I had a snoring problem once annndWHAM

Paullers says:

4 words… I HATE DAVE MATTHEWS!!!! If I’m ever driving and I see Dave Matthews’ car… CRAAAASSSHH!

Anonymous says:

Todd, c’mon! Tell us already about why you were traveling in LA. You lead me on, dude. I thought that’s what this post was going to be about.

JPPNTBLR says:

Weeze sucks first, bitches.

Pookie says:

Dave Matthews band blows. It is nothing more than commercial crap pop music.

Z says:

You are very funny, tOdd. You have some interesting experiences.

Z says:

Oh yeah, and the guy had sleep apnea… that is why he snored like that. He would stop breathing during the silent parts then briefly wake up and snore really loud until he fell asleep again and it started all over…

bark65 says:

I woulda slept on the fire escape. Effin Dave Mathews sux!

One of "the olds" says:

Oh, aren’t all you Dave Matthews haters just SO “cool” and “hip.” DMB was playing festivals for hippies 2.0 like me while you were still in diapers. Yeah, I’ve outgrown it, but he has his jam band cred. Morons.
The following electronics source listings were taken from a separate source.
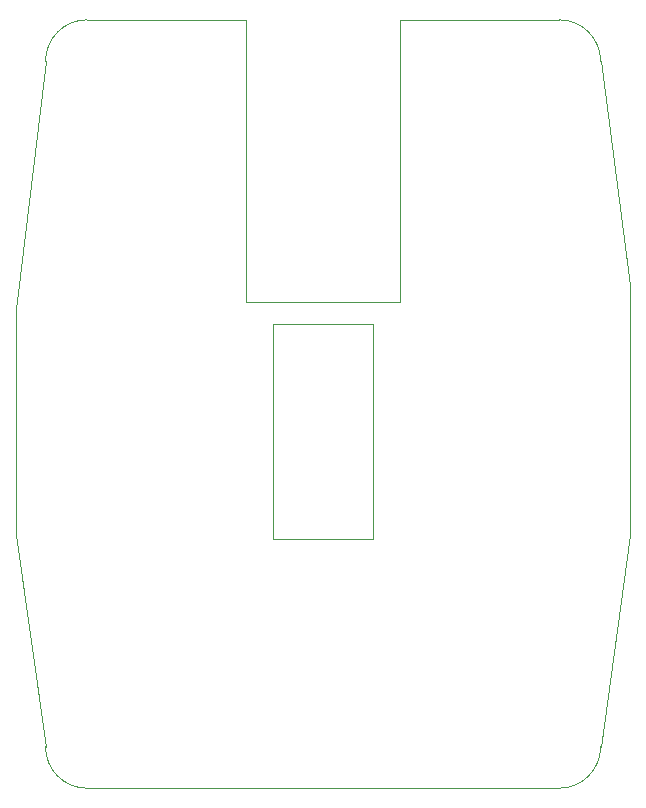
<source format=gbr>
%TF.GenerationSoftware,KiCad,Pcbnew,9.0.1*%
%TF.CreationDate,2025-04-29T20:05:43+02:00*%
%TF.ProjectId,Trackball,54726163-6b62-4616-9c6c-2e6b69636164,rev?*%
%TF.SameCoordinates,Original*%
%TF.FileFunction,Profile,NP*%
%FSLAX46Y46*%
G04 Gerber Fmt 4.6, Leading zero omitted, Abs format (unit mm)*
G04 Created by KiCad (PCBNEW 9.0.1) date 2025-04-29 20:05:43*
%MOMM*%
%LPD*%
G01*
G04 APERTURE LIST*
%TA.AperFunction,Profile*%
%ADD10C,0.100000*%
%TD*%
%TA.AperFunction,Profile*%
%ADD11C,0.050000*%
%TD*%
G04 APERTURE END LIST*
D10*
X-20000000Y-3000000D02*
X-6500000Y-3000000D01*
X20000000Y-3000000D02*
G75*
G02*
X23500000Y-6500000I0J-3500000D01*
G01*
D11*
X-4250000Y-28770000D02*
X4250000Y-28770000D01*
X4250000Y-46970000D01*
X-4250000Y-46970000D01*
X-4250000Y-28770000D01*
D10*
X6500000Y-26900000D02*
X6500000Y-3000000D01*
X6500000Y-3000000D02*
X20000000Y-3000000D01*
X26000000Y-46600000D02*
X26000000Y-25450000D01*
X23500000Y-64550000D02*
G75*
G02*
X20000000Y-68050000I-3500000J0D01*
G01*
X-26000000Y-46600000D02*
X-26000000Y-27450000D01*
X-23500000Y-6500000D02*
G75*
G02*
X-20000000Y-3000000I3500000J0D01*
G01*
X26000000Y-25450000D02*
X23500000Y-6500000D01*
X-20000000Y-68050000D02*
X20000000Y-68050000D01*
X-20000000Y-68050000D02*
G75*
G02*
X-23500000Y-64550000I0J3500000D01*
G01*
X-26000000Y-46600000D02*
X-23500000Y-64550000D01*
X26000000Y-46600000D02*
X23500000Y-64550000D01*
X-6500000Y-26900000D02*
X-6500000Y-3000000D01*
X-26000000Y-27450000D02*
X-23500000Y-6500000D01*
X-6500000Y-26900000D02*
X6500000Y-26900000D01*
M02*

</source>
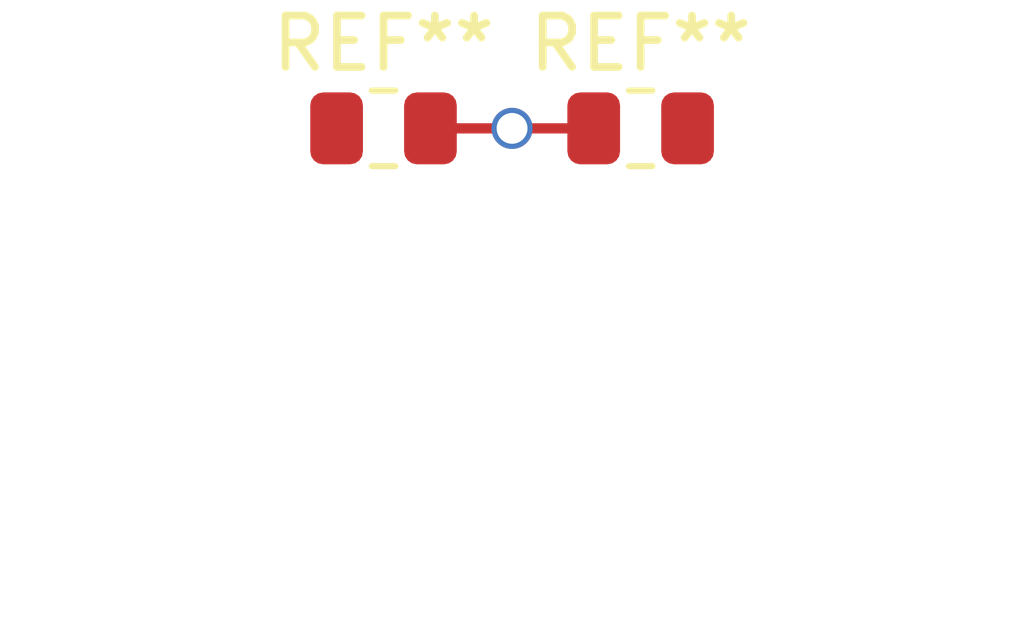
<source format=kicad_pcb>

(kicad_pcb 
    (version 1) 
    (host pykicad x.x.x) 
    (general 
        (nets 5)) 
    (page User 20.000000 20.000000) 
    (title_block 
        (title "A title") (comment 1 "Comment 1")) 
    (layers 
( 0 F.Cu signal) 
( 1 Inner1.Cu signal) 
( 2 Inner2.Cu signal) 
( 3 B.Cu signal) 
( 32 Edge.Cuts user) 
( 33 B.Mask user) 
( 34 F.Mask user) 
( 35 B.Paste user) 
( 36 F.Paste user) 
( 37 B.SilkS user) 
( 38 F.SilkS user) 
( 39 B.CrtYd user) 
( 40 F.CrtYd user) 
( 41 B.Fab user) 
( 42 F.Fab user)) 
(net 1 VI) 
(net 2 VO) 
(net 3 GND) 
(setup 
    (grid_origin 10 10)) 
(net_class default "" 
    (trace_width 1) (add_net VI) (add_net VO) (add_net GND)) 
(module R_0805_2012Metric 
    (layer F.Cu) 
    (tedit 5F68FEEE) 
    (at 0 0) 
    (descr "Resistor SMD 0805 (2012 Metric), square (rectangular) end terminal, IPC_7351 nominal, (Body size source: IPC-SM-782 page 72, https://www.pcb-3d.com/wordpress/wp-content/uploads/ipc-sm-782a_amendment_1_and_2.pdf), generated with kicad-footprint-generator") 
    (tags resistor) 
    (attr smd) 
(fp_text reference REF** 
    (at 0.0000000000 -1.6500000000) 
    (layer F.SilkS) 
    (effects 
        (font 
            (size 1.0000000000 1.0000000000) 
            (thickness 0.1500000000)))) 
(fp_text value R_0805_2012Metric 
    (at 0.0000000000 1.6500000000) 
    (layer F.Fab) 
    (effects 
        (font 
            (size 1.0000000000 1.0000000000) 
            (thickness 0.1500000000)))) 
(fp_text user %R 
    (at 0.0000000000 0.0000000000) 
    (layer F.Fab) 
    (effects 
        (font 
            (size 0.5000000000 0.5000000000) 
            (thickness 0.0800000000)))) 
(fp_line 
    (start -1.0000000000 0.6250000000) 
    (end -1.0000000000 -0.6250000000) 
    (layer F.Fab) 
    (width 0.1000000000)) 
(fp_line 
    (start -1.0000000000 -0.6250000000) 
    (end 1.0000000000 -0.6250000000) 
    (layer F.Fab) 
    (width 0.1000000000)) 
(fp_line 
    (start 1.0000000000 -0.6250000000) 
    (end 1.0000000000 0.6250000000) 
    (layer F.Fab) 
    (width 0.1000000000)) 
(fp_line 
    (start 1.0000000000 0.6250000000) 
    (end -1.0000000000 0.6250000000) 
    (layer F.Fab) 
    (width 0.1000000000)) 
(fp_line 
    (start -0.2270640000 -0.7350000000) 
    (end 0.2270640000 -0.7350000000) 
    (layer F.SilkS) 
    (width 0.1200000000)) 
(fp_line 
    (start -0.2270640000 0.7350000000) 
    (end 0.2270640000 0.7350000000) 
    (layer F.SilkS) 
    (width 0.1200000000)) 
(fp_line 
    (start -1.6800000000 0.9500000000) 
    (end -1.6800000000 -0.9500000000) 
    (layer F.CrtYd) 
    (width 0.0500000000)) 
(fp_line 
    (start -1.6800000000 -0.9500000000) 
    (end 1.6800000000 -0.9500000000) 
    (layer F.CrtYd) 
    (width 0.0500000000)) 
(fp_line 
    (start 1.6800000000 -0.9500000000) 
    (end 1.6800000000 0.9500000000) 
    (layer F.CrtYd) 
    (width 0.0500000000)) 
(fp_line 
    (start 1.6800000000 0.9500000000) 
    (end -1.6800000000 0.9500000000) 
    (layer F.CrtYd) 
    (width 0.0500000000)) 
(pad 1 smd roundrect 
    (size 1.0250000000 1.4000000000) 
    (at -0.9125000000 0.0000000000) 
    (roundrect_rratio 0.2439020000) 
    (layers F.Cu F.Mask F.Paste) 
(net 1 VI)) 
(pad 2 smd roundrect 
    (size 1.0250000000 1.4000000000) 
    (at 0.9125000000 0.0000000000) 
    (roundrect_rratio 0.2439020000) 
    (layers F.Cu F.Mask F.Paste) 
(net 2 VO)) 
(model ${KISYS3DMOD}/Resistor_SMD.3dshapes/R_0805_2012Metric.wrl 
    (at 
        (xyz 0.0000000000 0.0000000000 0.0000000000)) 
    (scale 
        (xyz 1.0000000000 1.0000000000 1.0000000000)) 
    (rotate 
        (xyz 0.0000000000 0.0000000000 0.0000000000)))) 
(module R_0805_2012Metric 
    (layer F.Cu) 
    (tedit 5F68FEEE) 
    (at 5 0) 
    (descr "Resistor SMD 0805 (2012 Metric), square (rectangular) end terminal, IPC_7351 nominal, (Body size source: IPC-SM-782 page 72, https://www.pcb-3d.com/wordpress/wp-content/uploads/ipc-sm-782a_amendment_1_and_2.pdf), generated with kicad-footprint-generator") 
    (tags resistor) 
    (attr smd) 
(fp_text reference REF** 
    (at 0.0000000000 -1.6500000000) 
    (layer F.SilkS) 
    (effects 
        (font 
            (size 1.0000000000 1.0000000000) 
            (thickness 0.1500000000)))) 
(fp_text value R_0805_2012Metric 
    (at 0.0000000000 1.6500000000) 
    (layer F.Fab) 
    (effects 
        (font 
            (size 1.0000000000 1.0000000000) 
            (thickness 0.1500000000)))) 
(fp_text user %R 
    (at 0.0000000000 0.0000000000) 
    (layer F.Fab) 
    (effects 
        (font 
            (size 0.5000000000 0.5000000000) 
            (thickness 0.0800000000)))) 
(fp_line 
    (start -1.0000000000 0.6250000000) 
    (end -1.0000000000 -0.6250000000) 
    (layer F.Fab) 
    (width 0.1000000000)) 
(fp_line 
    (start -1.0000000000 -0.6250000000) 
    (end 1.0000000000 -0.6250000000) 
    (layer F.Fab) 
    (width 0.1000000000)) 
(fp_line 
    (start 1.0000000000 -0.6250000000) 
    (end 1.0000000000 0.6250000000) 
    (layer F.Fab) 
    (width 0.1000000000)) 
(fp_line 
    (start 1.0000000000 0.6250000000) 
    (end -1.0000000000 0.6250000000) 
    (layer F.Fab) 
    (width 0.1000000000)) 
(fp_line 
    (start -0.2270640000 -0.7350000000) 
    (end 0.2270640000 -0.7350000000) 
    (layer F.SilkS) 
    (width 0.1200000000)) 
(fp_line 
    (start -0.2270640000 0.7350000000) 
    (end 0.2270640000 0.7350000000) 
    (layer F.SilkS) 
    (width 0.1200000000)) 
(fp_line 
    (start -1.6800000000 0.9500000000) 
    (end -1.6800000000 -0.9500000000) 
    (layer F.CrtYd) 
    (width 0.0500000000)) 
(fp_line 
    (start -1.6800000000 -0.9500000000) 
    (end 1.6800000000 -0.9500000000) 
    (layer F.CrtYd) 
    (width 0.0500000000)) 
(fp_line 
    (start 1.6800000000 -0.9500000000) 
    (end 1.6800000000 0.9500000000) 
    (layer F.CrtYd) 
    (width 0.0500000000)) 
(fp_line 
    (start 1.6800000000 0.9500000000) 
    (end -1.6800000000 0.9500000000) 
    (layer F.CrtYd) 
    (width 0.0500000000)) 
(pad 1 smd roundrect 
    (size 1.0250000000 1.4000000000) 
    (at -0.9125000000 0.0000000000) 
    (roundrect_rratio 0.2439020000) 
    (layers F.Cu F.Mask F.Paste) 
(net 2 VO)) 
(pad 2 smd roundrect 
    (size 1.0250000000 1.4000000000) 
    (at 0.9125000000 0.0000000000) 
    (roundrect_rratio 0.2439020000) 
    (layers F.Cu F.Mask F.Paste) 
(net 3 GND)) 
(model ${KISYS3DMOD}/Resistor_SMD.3dshapes/R_0805_2012Metric.wrl 
    (at 
        (xyz 0.0000000000 0.0000000000 0.0000000000)) 
    (scale 
        (xyz 1.0000000000 1.0000000000 1.0000000000)) 
    (rotate 
        (xyz 0.0000000000 0.0000000000 0.0000000000)))) 
(segment 
    (start 0.9125000000 0.0000000000) 
    (end 2.5000000000 0.0000000000) 
    (layer F.Cu) 
    (net 2)) 
(segment 
    (start 2.5000000000 0.0000000000) 
    (end 4.0875000000 0.0000000000) 
    (layer F.Cu) 
    (net 2)) 
(via 
    (at 2.5000000000 0.0000000000) 
    (size 0.8000000000) 
    (drill 0.6000000000) 
    (layers F.Cu B.Cu) 
    (net 2)) 
(zone 
    (net_name GND) 
    (layer F.Cu) 
    (hatch edge 0.5000000000) 
    (connect_pads 
        (clearance 0.3000000000)) 
    (fill yes) 
    (polygon 
        (pts (xy 0.000000 0.000000) (xy 10.000000 0.000000) (xy 10.000000 10.000000) (xy 0.000000 10.000000)))))
</source>
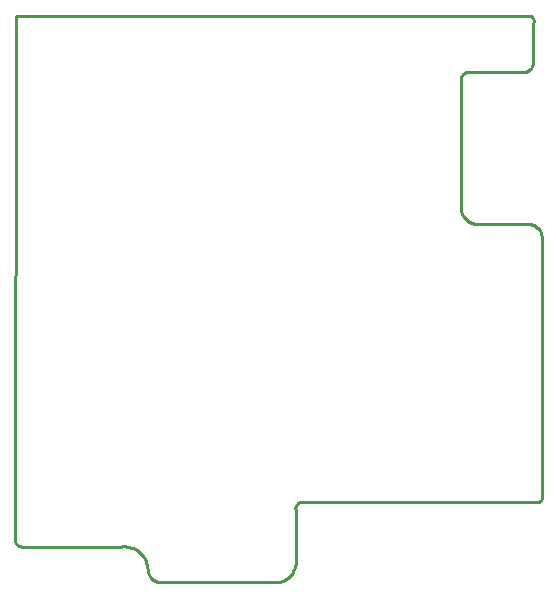
<source format=gbr>
G04 EAGLE Gerber X2 export*
%TF.Part,Single*%
%TF.FileFunction,Profile,NP*%
%TF.FilePolarity,Positive*%
%TF.GenerationSoftware,Autodesk,EAGLE,9.1.3*%
%TF.CreationDate,2018-09-20T23:52:14Z*%
G75*
%MOMM*%
%FSLAX34Y34*%
%LPD*%
%AMOC8*
5,1,8,0,0,1.08239X$1,22.5*%
G01*
%ADD10C,0.254000*%


D10*
X2283Y21310D02*
X2325Y20814D01*
X2409Y20324D01*
X2537Y19843D01*
X2705Y19375D01*
X2914Y18923D01*
X3161Y18491D01*
X3445Y18082D01*
X3764Y17700D01*
X4114Y17347D01*
X4495Y17026D01*
X4901Y16739D01*
X5331Y16489D01*
X5782Y16277D01*
X6249Y16105D01*
X6729Y15974D01*
X7219Y15886D01*
X7714Y15841D01*
X8212Y15839D01*
X92537Y15840D01*
X94240Y15973D01*
X95948Y15957D01*
X97648Y15792D01*
X99328Y15479D01*
X100973Y15021D01*
X102573Y14422D01*
X104114Y13686D01*
X105585Y12818D01*
X106975Y11825D01*
X108273Y10714D01*
X109469Y9495D01*
X110555Y8176D01*
X111521Y6768D01*
X112361Y5281D01*
X113069Y3726D01*
X113638Y2115D01*
X114064Y461D01*
X114345Y-1224D01*
X114804Y-3960D01*
X114885Y-4908D01*
X115049Y-5845D01*
X115294Y-6764D01*
X115618Y-7658D01*
X116018Y-8521D01*
X116493Y-9346D01*
X117037Y-10126D01*
X117647Y-10855D01*
X118319Y-11529D01*
X119046Y-12142D01*
X119825Y-12688D01*
X120648Y-13165D01*
X121509Y-13569D01*
X122402Y-13895D01*
X123321Y-14143D01*
X124257Y-14310D01*
X125205Y-14394D01*
X126156Y-14396D01*
X222213Y-14396D01*
X223722Y-14383D01*
X225225Y-14239D01*
X226709Y-13965D01*
X228163Y-13562D01*
X229577Y-13034D01*
X230940Y-12385D01*
X232241Y-11619D01*
X233470Y-10743D01*
X234618Y-9764D01*
X235676Y-8688D01*
X236637Y-7523D01*
X237492Y-6280D01*
X238236Y-4967D01*
X238862Y-3593D01*
X239367Y-2171D01*
X239745Y-710D01*
X239995Y779D01*
X240114Y2283D01*
X240114Y46810D01*
X240001Y47280D01*
X239929Y47757D01*
X239899Y48239D01*
X239912Y48722D01*
X239966Y49202D01*
X240062Y49675D01*
X240199Y50138D01*
X240375Y50587D01*
X240591Y51020D01*
X240843Y51431D01*
X241130Y51820D01*
X241449Y52182D01*
X241799Y52514D01*
X242177Y52815D01*
X242579Y53082D01*
X243004Y53313D01*
X243446Y53506D01*
X243904Y53659D01*
X443289Y53659D01*
X443632Y53567D01*
X443982Y53506D01*
X444336Y53475D01*
X444692Y53475D01*
X445046Y53506D01*
X445396Y53568D01*
X445740Y53660D01*
X446074Y53782D01*
X446396Y53933D01*
X446704Y54111D01*
X446995Y54315D01*
X447267Y54543D01*
X447518Y54795D01*
X447747Y55067D01*
X447951Y55359D01*
X448128Y55667D01*
X448278Y55989D01*
X448400Y56323D01*
X448400Y278953D01*
X448223Y279943D01*
X447961Y280913D01*
X447615Y281857D01*
X447188Y282768D01*
X446683Y283637D01*
X446105Y284459D01*
X445457Y285228D01*
X444744Y285937D01*
X443973Y286582D01*
X443148Y287157D01*
X442276Y287658D01*
X441364Y288081D01*
X440418Y288422D01*
X439447Y288680D01*
X438456Y288853D01*
X437454Y288938D01*
X436449Y288936D01*
X435448Y288846D01*
X393594Y288846D01*
X392395Y288925D01*
X391207Y289109D01*
X390039Y289395D01*
X388901Y289781D01*
X387801Y290266D01*
X386748Y290845D01*
X385748Y291513D01*
X384811Y292265D01*
X383943Y293097D01*
X383151Y294001D01*
X382441Y294971D01*
X381818Y295998D01*
X381286Y297077D01*
X380851Y298197D01*
X380515Y299351D01*
X380281Y300530D01*
X380151Y301725D01*
X380125Y302927D01*
X380125Y412530D01*
X380214Y413025D01*
X380346Y413510D01*
X380519Y413982D01*
X380733Y414437D01*
X380986Y414871D01*
X381275Y415282D01*
X381600Y415666D01*
X381956Y416021D01*
X382343Y416343D01*
X382755Y416630D01*
X383192Y416880D01*
X383648Y417091D01*
X384121Y417261D01*
X384607Y417390D01*
X385102Y417476D01*
X385603Y417518D01*
X386106Y417516D01*
X386607Y417471D01*
X433028Y417471D01*
X433787Y417571D01*
X434535Y417738D01*
X435266Y417968D01*
X435973Y418262D01*
X436653Y418616D01*
X437299Y419028D01*
X437906Y419495D01*
X438471Y420013D01*
X438988Y420578D01*
X439454Y421186D01*
X439866Y421833D01*
X440219Y422512D01*
X440512Y423220D01*
X440742Y423951D01*
X440907Y424699D01*
X441007Y425459D01*
X441040Y426224D01*
X441006Y426990D01*
X441006Y458196D01*
X441202Y458611D01*
X441361Y459041D01*
X441481Y459483D01*
X441563Y459935D01*
X441605Y460391D01*
X441608Y460850D01*
X441570Y461307D01*
X441492Y461758D01*
X441376Y462202D01*
X441221Y462633D01*
X441029Y463050D01*
X440802Y463448D01*
X440541Y463825D01*
X440248Y464178D01*
X439925Y464503D01*
X439575Y464800D01*
X439201Y465064D01*
X438805Y465296D01*
X3507Y465296D01*
X2283Y21310D01*
M02*

</source>
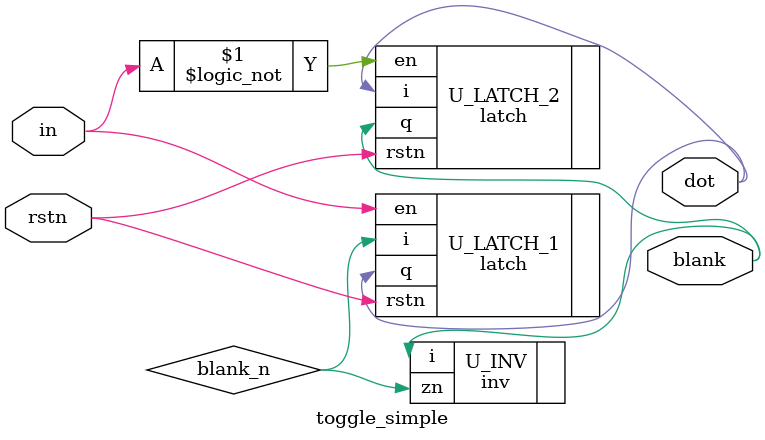
<source format=v>


module toggle_simple (/*AUTOARG*/
   // Outputs
   dot, blank,
   // Inputs
   in, rstn
   );

   input in;
   output dot;
   output blank;

   input  rstn;

   /*AUTOINPUT*/
   /*AUTOOUTPUT*/

   /*AUTOREG*/
   /*AUTOWIRE*/

   wire                 dot;

   wire   blank, blank_n;


   latch U_LATCH_1 (.i(blank_n),
                    .q(dot),
                    .en(in),
                    .rstn(rstn));
   latch U_LATCH_2 (.i(dot),
                    .q(blank),
                    .en(!in),
                    .rstn(rstn));

   inv U_INV(.i(blank), .zn(blank_n));




endmodule // toggle_simple
/*
 Local Variables:
 verilog-library-directories:(
 "."
 )
 End:
 */

</source>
My strategy with snorers is lots of poking and loud noises. Why should I be the only miserable one, Loudy McNosewhistle?

Anonymous says:

Um one, never claimed to be hip ever, and I am guessing I was wearing bell bottoms before you were a glimmer in someones eye. I am sorry if I hurt your feelings.

johnny5 says:

remember when dave matthews ordered his RV driver to dump all that human feces onto a boat full of tourists in chicago?

Sh!tForBra!ns says:

And that’s a problem why…?

Seriously, I thought that was an accident. Maybe you know something I don’t.